Bookmarks
Mini-reviews of Gilead: A Novel, The Scandal of the Evangelical Conscience, You're Not Alone: Healing Through God's Grace After Abortion, and Beyond Jabez: Expanding Your Borders.
Reviewed by Cindy Crosby | posted 3/09/2005 12:00AM
GILEAD: A Novel
Marilynne Robinson
Farrar, Straus, and Giroux,
256 pp., $23
Of Fathers and Sons
The sometimes-fractured relationships between fathers and sons are the heart of this stellar second novel from Marilynne Robinson (Housekeeping, 1981).
In finely crafted prose, Robinson unfolds the first-person ruminations of 76-year-old John Ames of Gilead, Iowa, the son and grandson of pastors. Knowing that his heart is failing, Ames attempts to write down his thoughts for his 6-year-old son to read when he is grown.
Set in 1956, the story offers many historical reflections as Ames looks back on the Civil War and abolition. Ames recalls the rifts between his father and grandfather: "In a spirit of Christian forgiveness very becoming to men of the cloth
they had buried their differences. It must be said, however, that they buried them not very deeply, and perhaps more as one would bank a fire than smother it."
Gilead brims with all the love, misunderstanding, joy, and frustration that can characterize father/son relationships. This luminous novel glows with imagery and insight, and it's rich with meditations on the life of faith.
THE SCANDAL OF THE EVANGELICAL CONSCIENCE: Why Are Christians Living Just Like the Rest of the World?
Ronald J. Sider
Baker,
144 pp., $12.99
Challenging Cheap Grace
American popular culture is "sick, sick unto death," and scandalous behavior is rapidly destroying American Christianity, asserts Evangelicals for Social Action president Ronald Sider (Rich Christians in an Age of Hunger).
"By their daily activity, most 'Christians' regularly commit treason," Sider writes. "With their mouths they claim that Jesus is Lord, but with their actions they demonstrate allegiance to money, sex, and self-fulfillment." If vital Christianity is to survive, Sider believes we must understand the crisis we are in, figure out why it happened, and develop correctives.
Sider looks at numerous statistics comparing Christian behavior (divorce, abuse, premarital sex, materialism) to the general population. (He later distinguishes between these statistics and those of "committed Christians.") He then contrasts contemporary Christian obedience with New Testament teaching and practice, including concern for the poor and overall social holiness.
Sider doesn't mince words.
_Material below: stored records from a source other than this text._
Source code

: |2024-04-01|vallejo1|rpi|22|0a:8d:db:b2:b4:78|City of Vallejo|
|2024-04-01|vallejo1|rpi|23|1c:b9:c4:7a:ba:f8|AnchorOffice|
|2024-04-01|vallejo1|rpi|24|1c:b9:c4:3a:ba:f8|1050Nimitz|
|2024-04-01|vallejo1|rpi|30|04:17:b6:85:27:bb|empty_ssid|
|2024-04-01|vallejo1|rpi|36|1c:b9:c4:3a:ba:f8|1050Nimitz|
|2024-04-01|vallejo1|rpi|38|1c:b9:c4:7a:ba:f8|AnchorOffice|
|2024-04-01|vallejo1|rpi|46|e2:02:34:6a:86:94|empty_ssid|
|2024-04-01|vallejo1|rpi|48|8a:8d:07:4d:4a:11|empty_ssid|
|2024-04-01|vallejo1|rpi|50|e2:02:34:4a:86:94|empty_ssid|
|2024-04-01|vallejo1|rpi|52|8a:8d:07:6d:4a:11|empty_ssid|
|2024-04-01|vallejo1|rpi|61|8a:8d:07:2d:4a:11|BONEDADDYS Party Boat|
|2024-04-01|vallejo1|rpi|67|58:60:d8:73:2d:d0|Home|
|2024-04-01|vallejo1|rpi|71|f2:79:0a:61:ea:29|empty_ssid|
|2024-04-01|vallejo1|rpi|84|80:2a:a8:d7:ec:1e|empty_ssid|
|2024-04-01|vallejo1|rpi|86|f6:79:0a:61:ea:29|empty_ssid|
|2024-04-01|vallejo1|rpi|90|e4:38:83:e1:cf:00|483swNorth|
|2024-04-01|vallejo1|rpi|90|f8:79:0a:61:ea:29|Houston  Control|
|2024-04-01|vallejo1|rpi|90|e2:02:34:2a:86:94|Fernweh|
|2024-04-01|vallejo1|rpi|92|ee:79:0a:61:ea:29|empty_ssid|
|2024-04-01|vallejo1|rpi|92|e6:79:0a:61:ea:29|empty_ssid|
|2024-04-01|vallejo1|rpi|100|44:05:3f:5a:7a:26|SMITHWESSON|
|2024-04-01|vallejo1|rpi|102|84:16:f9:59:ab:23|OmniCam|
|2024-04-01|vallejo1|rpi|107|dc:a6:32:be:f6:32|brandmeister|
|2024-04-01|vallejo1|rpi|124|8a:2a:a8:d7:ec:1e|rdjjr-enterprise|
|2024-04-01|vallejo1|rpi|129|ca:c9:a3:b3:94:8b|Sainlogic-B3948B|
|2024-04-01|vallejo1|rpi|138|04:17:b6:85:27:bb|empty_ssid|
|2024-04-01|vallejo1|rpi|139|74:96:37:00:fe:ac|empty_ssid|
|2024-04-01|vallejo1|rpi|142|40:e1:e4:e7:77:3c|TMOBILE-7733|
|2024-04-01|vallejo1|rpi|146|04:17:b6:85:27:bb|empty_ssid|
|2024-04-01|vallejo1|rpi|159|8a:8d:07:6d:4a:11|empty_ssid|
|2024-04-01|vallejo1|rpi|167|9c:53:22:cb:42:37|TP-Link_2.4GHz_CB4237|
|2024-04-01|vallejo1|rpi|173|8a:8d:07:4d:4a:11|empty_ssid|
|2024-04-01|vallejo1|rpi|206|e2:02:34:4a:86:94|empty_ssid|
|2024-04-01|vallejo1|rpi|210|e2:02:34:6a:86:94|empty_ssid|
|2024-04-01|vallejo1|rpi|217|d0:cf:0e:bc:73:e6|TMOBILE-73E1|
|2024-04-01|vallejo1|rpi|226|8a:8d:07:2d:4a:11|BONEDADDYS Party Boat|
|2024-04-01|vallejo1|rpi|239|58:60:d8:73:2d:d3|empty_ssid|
He eschews cheap grace: "When Christians today reduce the gospel to forgiveness of sins, they are offering a one-sided, heretical message that is flatly unfaithful." Calling for accountability, he also takes a few shots at parachurch organizations and independent congregations.
"Few things are more urgent today than a recovery of the New Testament understanding and practice of the church."
YOU'RE NOT ALONE: Healing Through God's Grace After Abortion
Jennifer O'Neill
Faith Communications,
240 pp., $14.95
Hope for the Hurting
More than 70 percent of women who say they've had abortions also claim some sort of religious affiliation. Yet these women often come to believe that abortion is an easy fix with no negative fallout. After abortion, Christian counselors, family members, friends, and pastors may not know how to offer practical help.
Actress and pro-life spokeswoman Jennifer O'Neill offers this deeply compassionate, healing book for women who have had abortions and others touched by it in some way. O'Neill's own abortion story lends credibility.
O'Neill says the consequences of abortion include anger, depression, low self-esteem, infertility, a string of destructive relationships, eating disorders, and suicidal thoughts. She includes pertinent Scripture and offers many first-person accounts of abortion and healing.